Let’s modify the problem by allowing two slots to perform load and store operations.
Load Store Branch Load Store Data processing Data processing
Stall no operation ADR r0,Z ADR r1,X
Stall no operation ADR r2,Y MOV r3,#N
LDR r4,[r1] LDR r5,[r2] Stall no operation
Stall load Stall load Stall no operation
LDR rr4,[r1,#4] MUL r4,r4,#6 MUL rr4,rr4,#6
Stall load Stall multiply Stall multiply
LDR rr5,[r2,#4] ADD r4,r4,r5 ADD r1,r1,#8
Stall load ADD r4,r4,#12 ADD r2,r2,#8
STR r4,[r0,#4] ADD rr4,rr4,rr5 Stall no operation
Stall no operation ADD rr4,rr4,#12 SUBS r3,r3,#1
STR rr4,[r0,#4] ADD r0,r0,#8 BNE Loop
In this case we’ve shaved a cycle off a loop. Now a trip takes 9 cycles (27 slots). The occupancy is 17/27 = 63%.
Now consider the case when all three slots can handle any type of instruction.
Operation1 Operation 2 Operation 3
ADR r0,Z ADR r1,X ADR r2,Y
MOV r3,#N Stall no operation Stall no operation
LDR r4,[r1] LDR r5,[r2] LDR rr4,[r1,#4]
Stall load Stall load Stall load
MUL r4,r4,#6 MUL rr4,rr4,#6 LDR rr5,[r2,#4]

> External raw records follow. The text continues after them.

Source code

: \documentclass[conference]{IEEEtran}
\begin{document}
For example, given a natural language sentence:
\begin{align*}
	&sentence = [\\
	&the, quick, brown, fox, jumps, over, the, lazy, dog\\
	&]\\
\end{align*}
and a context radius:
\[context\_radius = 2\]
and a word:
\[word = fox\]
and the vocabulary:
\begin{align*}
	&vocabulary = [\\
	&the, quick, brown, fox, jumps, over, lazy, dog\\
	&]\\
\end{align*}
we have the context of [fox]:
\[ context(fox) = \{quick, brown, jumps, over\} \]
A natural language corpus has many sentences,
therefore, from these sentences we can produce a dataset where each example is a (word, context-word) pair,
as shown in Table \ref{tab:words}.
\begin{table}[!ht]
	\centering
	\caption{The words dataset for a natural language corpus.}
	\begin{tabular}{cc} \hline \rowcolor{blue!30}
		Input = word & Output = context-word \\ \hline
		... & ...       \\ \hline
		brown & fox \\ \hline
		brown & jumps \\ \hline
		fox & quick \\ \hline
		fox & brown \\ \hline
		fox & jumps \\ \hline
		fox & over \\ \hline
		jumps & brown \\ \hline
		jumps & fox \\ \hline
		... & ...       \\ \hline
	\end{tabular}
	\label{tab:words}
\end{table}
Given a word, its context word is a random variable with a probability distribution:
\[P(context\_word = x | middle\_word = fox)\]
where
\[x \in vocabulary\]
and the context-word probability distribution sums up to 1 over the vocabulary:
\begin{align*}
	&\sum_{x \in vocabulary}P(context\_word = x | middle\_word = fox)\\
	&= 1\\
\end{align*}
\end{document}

Stall multiply Stall multiply Stall load
ADD rr4,rr4,rr5 ADD r4,r4,r5 ADD r1,r1,#8
ADD rr4,rr4,#12 ADD r4,r4,#12 ADD r2,r2,#8
STR rr4,[r0,#4] STR r4,[r0,#4] SUBS r3,r3,#1
ADD r0,r0,#8 BNE Loop Stall no operation
Now we have 8 cycles per trip using 24 slots of which 17 are filled. The occupancy is 17/24 = 71%. Only one slot per trip is unused because of no available data. Two iterations are performed per trip which means that one iteration takes 8/2 = 4 cycles.